=== Given records ===

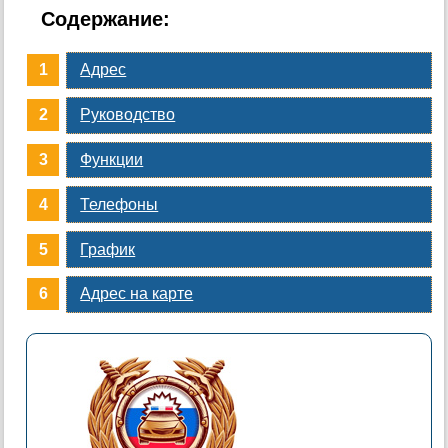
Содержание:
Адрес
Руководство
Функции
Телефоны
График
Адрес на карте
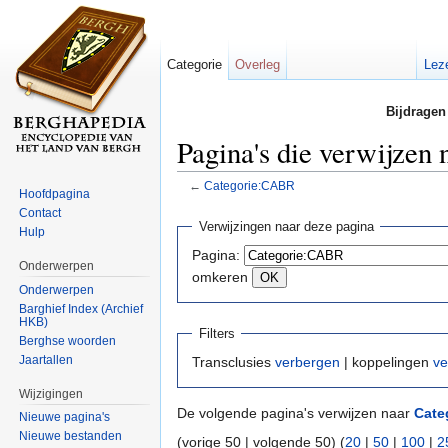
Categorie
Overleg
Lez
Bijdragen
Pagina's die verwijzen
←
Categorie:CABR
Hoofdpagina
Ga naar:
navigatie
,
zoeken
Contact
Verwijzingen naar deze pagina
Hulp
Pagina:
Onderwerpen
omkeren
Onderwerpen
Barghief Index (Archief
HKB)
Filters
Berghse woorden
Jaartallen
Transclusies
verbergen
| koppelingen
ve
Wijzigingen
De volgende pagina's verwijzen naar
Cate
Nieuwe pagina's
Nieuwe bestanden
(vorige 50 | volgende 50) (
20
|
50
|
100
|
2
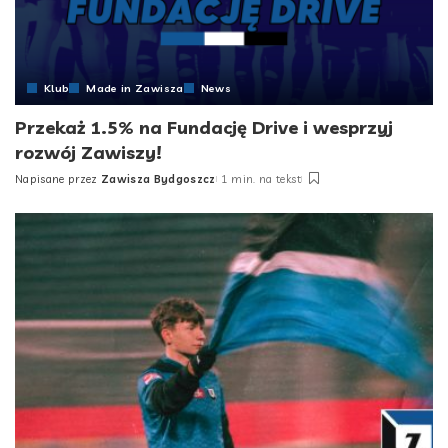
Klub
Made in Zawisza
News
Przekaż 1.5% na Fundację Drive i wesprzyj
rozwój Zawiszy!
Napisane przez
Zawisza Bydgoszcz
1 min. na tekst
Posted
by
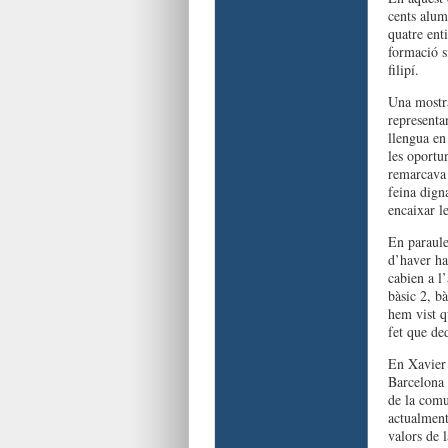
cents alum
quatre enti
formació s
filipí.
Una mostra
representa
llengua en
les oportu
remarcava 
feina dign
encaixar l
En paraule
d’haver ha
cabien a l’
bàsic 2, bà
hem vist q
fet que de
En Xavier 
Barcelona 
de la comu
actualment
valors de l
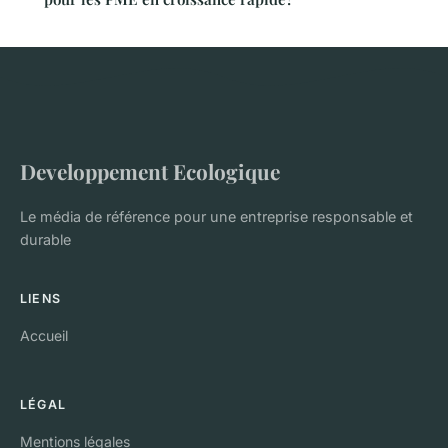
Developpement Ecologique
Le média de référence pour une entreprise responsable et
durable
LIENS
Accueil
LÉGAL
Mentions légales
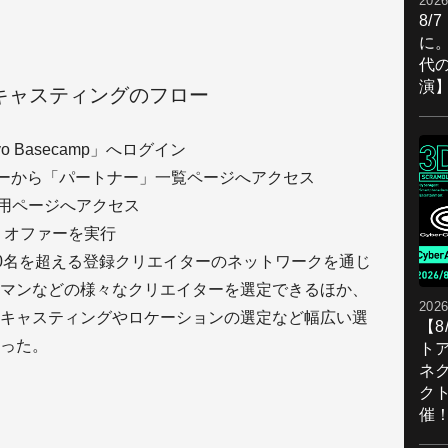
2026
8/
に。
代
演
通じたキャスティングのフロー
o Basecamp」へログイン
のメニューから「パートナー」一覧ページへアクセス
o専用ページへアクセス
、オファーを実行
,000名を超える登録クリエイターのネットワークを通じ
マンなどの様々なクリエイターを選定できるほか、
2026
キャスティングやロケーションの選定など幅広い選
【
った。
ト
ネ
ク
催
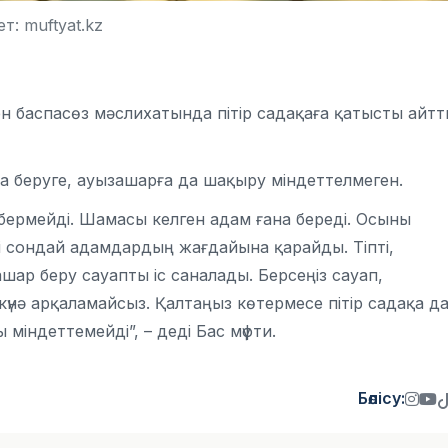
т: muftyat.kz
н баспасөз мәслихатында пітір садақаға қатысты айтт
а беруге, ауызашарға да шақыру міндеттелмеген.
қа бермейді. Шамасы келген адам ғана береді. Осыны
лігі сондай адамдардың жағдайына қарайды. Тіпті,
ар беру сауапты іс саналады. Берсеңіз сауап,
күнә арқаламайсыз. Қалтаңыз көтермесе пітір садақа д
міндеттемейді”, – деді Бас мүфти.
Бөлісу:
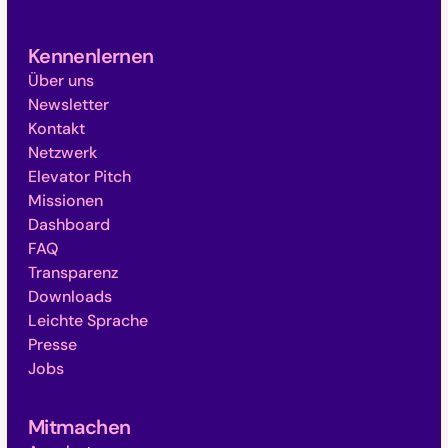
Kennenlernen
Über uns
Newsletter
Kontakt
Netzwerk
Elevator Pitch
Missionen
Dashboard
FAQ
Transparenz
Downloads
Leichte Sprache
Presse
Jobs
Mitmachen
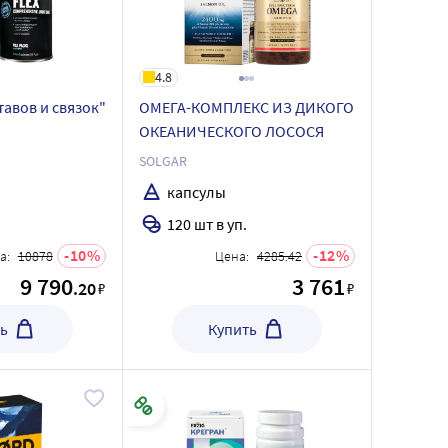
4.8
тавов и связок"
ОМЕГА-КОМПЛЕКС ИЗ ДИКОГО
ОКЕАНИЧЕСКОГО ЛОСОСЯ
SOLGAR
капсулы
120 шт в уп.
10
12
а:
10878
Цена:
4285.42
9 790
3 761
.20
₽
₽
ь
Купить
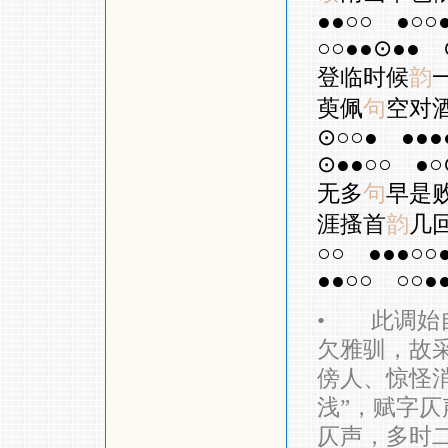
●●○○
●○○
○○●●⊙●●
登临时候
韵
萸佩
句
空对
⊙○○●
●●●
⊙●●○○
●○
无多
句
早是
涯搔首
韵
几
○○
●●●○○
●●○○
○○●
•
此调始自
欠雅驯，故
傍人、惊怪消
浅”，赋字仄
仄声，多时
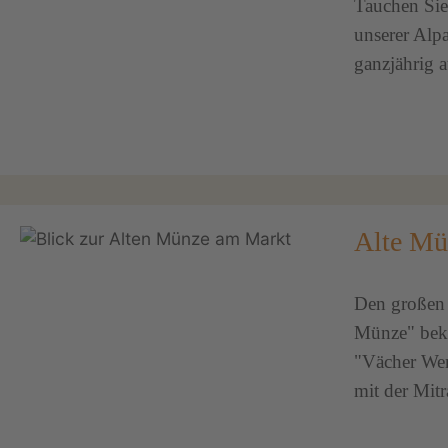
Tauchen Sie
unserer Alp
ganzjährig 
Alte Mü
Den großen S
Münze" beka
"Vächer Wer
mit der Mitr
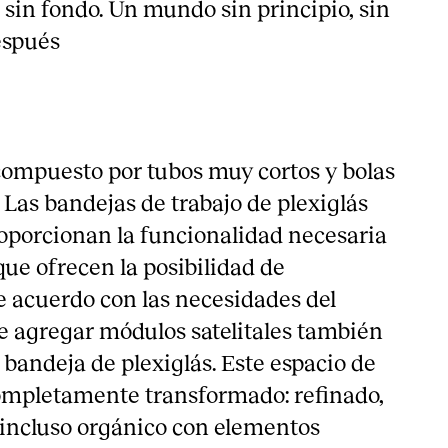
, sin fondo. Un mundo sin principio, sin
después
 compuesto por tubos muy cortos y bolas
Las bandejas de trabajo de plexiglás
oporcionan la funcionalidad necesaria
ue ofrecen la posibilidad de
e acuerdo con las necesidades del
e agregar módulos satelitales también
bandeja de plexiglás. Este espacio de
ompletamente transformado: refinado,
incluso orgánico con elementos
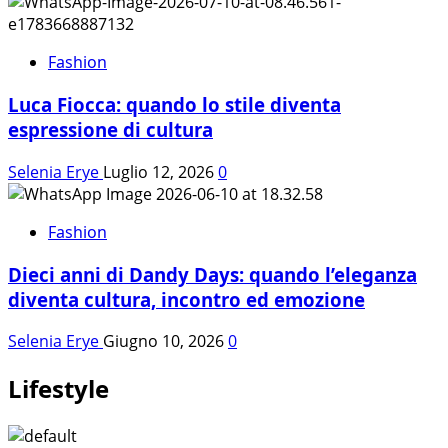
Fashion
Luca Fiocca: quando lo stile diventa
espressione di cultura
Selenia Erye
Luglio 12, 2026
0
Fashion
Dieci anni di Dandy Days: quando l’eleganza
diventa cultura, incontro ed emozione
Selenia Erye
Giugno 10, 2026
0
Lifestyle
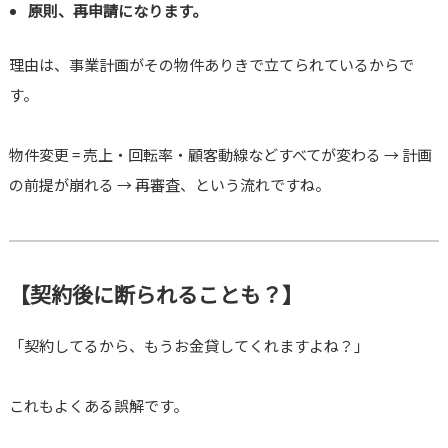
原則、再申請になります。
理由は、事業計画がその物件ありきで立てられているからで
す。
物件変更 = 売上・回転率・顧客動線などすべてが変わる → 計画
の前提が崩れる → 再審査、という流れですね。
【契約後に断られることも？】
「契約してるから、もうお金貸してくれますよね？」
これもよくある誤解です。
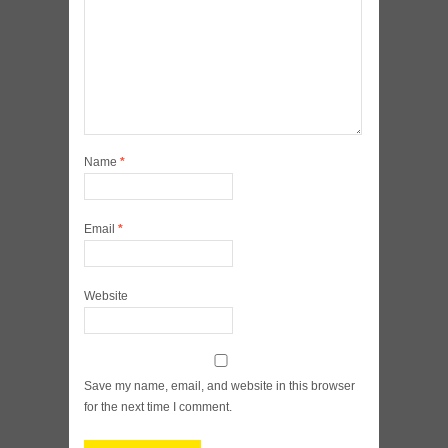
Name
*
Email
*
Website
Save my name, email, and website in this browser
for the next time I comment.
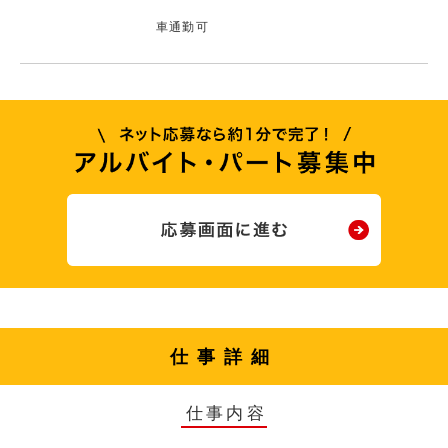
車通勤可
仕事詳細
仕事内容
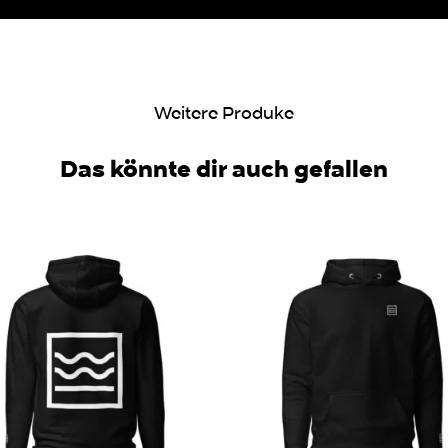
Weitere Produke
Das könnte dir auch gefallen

===

== What is required ==
Each entry must be reproduced word for word, and any image among them left out.

== Output of the exercise ==
Содержание:
Адрес
Руководство
Функции
Телефоны
График
Адрес на карте
Categorie
Overleg
Lez
Bijdragen
Pagina's die verwijzen
←
Categorie:CABR
Hoofdpagina
Ga naar:
navigatie
,
zoeken
Contact
Verwijzingen naar deze pagina
Hulp
Pagina:
Onderwerpen
omkeren
Onderwerpen
Barghief Index (Archief
HKB)
Filters
Berghse woorden
Jaartallen
Transclusies
verbergen
| koppelingen
ve
Wijzigingen
De volgende pagina's verwijzen naar
Cate
Nieuwe pagina's
Nieuwe bestanden
(vorige 50 | volgende 50) (
20
|
50
|
100
|
2
Klub
Made in Zawisza
News
Przekaż 1.5% na Fundację Drive i wesprzyj
rozwój Zawiszy!
Napisane przez
Zawisza Bydgoszcz
1 min. na tekst
Posted
by
cents alum
quatre enti
formació s
filipí.
Una mostra
representa
llengua en
les oportu
remarcava 
feina dign
encaixar l
En paraule
d’haver ha
cabien a l’
bàsic 2, bà
hem vist q
fet que de
En Xavier 
Barcelona 
de la comu
actualment
valors de l
Developpement Ecologique
Le média de référence pour une entreprise responsable et
durable
LIENS
Accueil
LÉGAL
Mentions légales
2026
8/
に。
代
演
通じたキャスティングのフロー
o Basecamp」へログイン
のメニューから「パートナー」一覧ページへアクセス
o専用ページへアクセス
、オファーを実行
,000名を超える登録クリエイターのネットワークを通じ
マンなどの様々なクリエイターを選定できるほか、
2026
キャスティングやロケーションの選定など幅広い選
【
った。
ト
ネ
ク
催
т: muftyat.kz
н баспасөз мәслихатында пітір садақаға қатысты айтт
а беруге, ауызашарға да шақыру міндеттелмеген.
қа бермейді. Шамасы келген адам ғана береді. Осыны
лігі сондай адамдардың жағдайына қарайды. Тіпті,
ар беру сауапты іс саналады. Берсеңіз сауап,
күнә арқаламайсыз. Қалтаңыз көтермесе пітір садақа д
міндеттемейді”, – деді Бас мүфти.
Бөлісу:
Kennenlernen
Über uns
Newsletter
Kontakt
Netzwerk
Elevator Pitch
Missionen
Dashboard
FAQ
Transparenz
Downloads
Leichte Sprache
Presse
Jobs
Mitmachen
4.8
тавов и связок"
ОМЕГА-КОМПЛЕКС ИЗ ДИКОГО
ОКЕАНИЧЕСКОГО ЛОСОСЯ
SOLGAR
капсулы
120 шт в уп.
10
12
а:
10878
Цена:
4285.42
9 790
3 761
.20
₽
₽
ь
Купить
●●○○
●○○
○○●●⊙●●
登临时候
韵
萸佩
句
空对
⊙○○●
●●●
⊙●●○○
●○
无多
句
早是
涯搔首
韵
几
○○
●●●○○
●●○○
○○●
•
此调始自
欠雅驯，故
傍人、惊怪消
浅”，赋字仄
仄声，多时
Tauchen Sie
unserer Alp
ganzjährig 
Alte Mü
Den großen S
Münze" beka
"Vächer Wer
mit der Mitr
, sin fondo. Un mundo sin principio, sin
después
 compuesto por tubos muy cortos y bolas
Las bandejas de trabajo de plexiglás
oporcionan la funcionalidad necesaria
ue ofrecen la posibilidad de
e acuerdo con las necesidades del
e agregar módulos satelitales también
bandeja de plexiglás. Este espacio de
ompletamente transformado: refinado,
incluso orgánico con elementos
Fashion
Luca Fiocca: quando lo stile diventa
espressione di cultura
Selenia Erye
Luglio 12, 2026
0
Fashion
Dieci anni di Dandy Days: quando l’eleganza
diventa cultura, incontro ed emozione
Selenia Erye
Giugno 10, 2026
0
Lifestyle
原則、再申請になります。
理由は、事業計画がその物件ありきで立てられているからで
す。
物件変更 = 売上・回転率・顧客動線などすべてが変わる → 計画
の前提が崩れる → 再審査、という流れですね。
【契約後に断られることも？】
「契約してるから、もうお金貸してくれますよね？」
これもよくある誤解です。
Name
*
Email
*
Website
Save my name, email, and website in this browser
for the next time I comment.
車通勤可
仕事詳細
仕事内容
Weitere Produke
Das könnte dir auch gefallen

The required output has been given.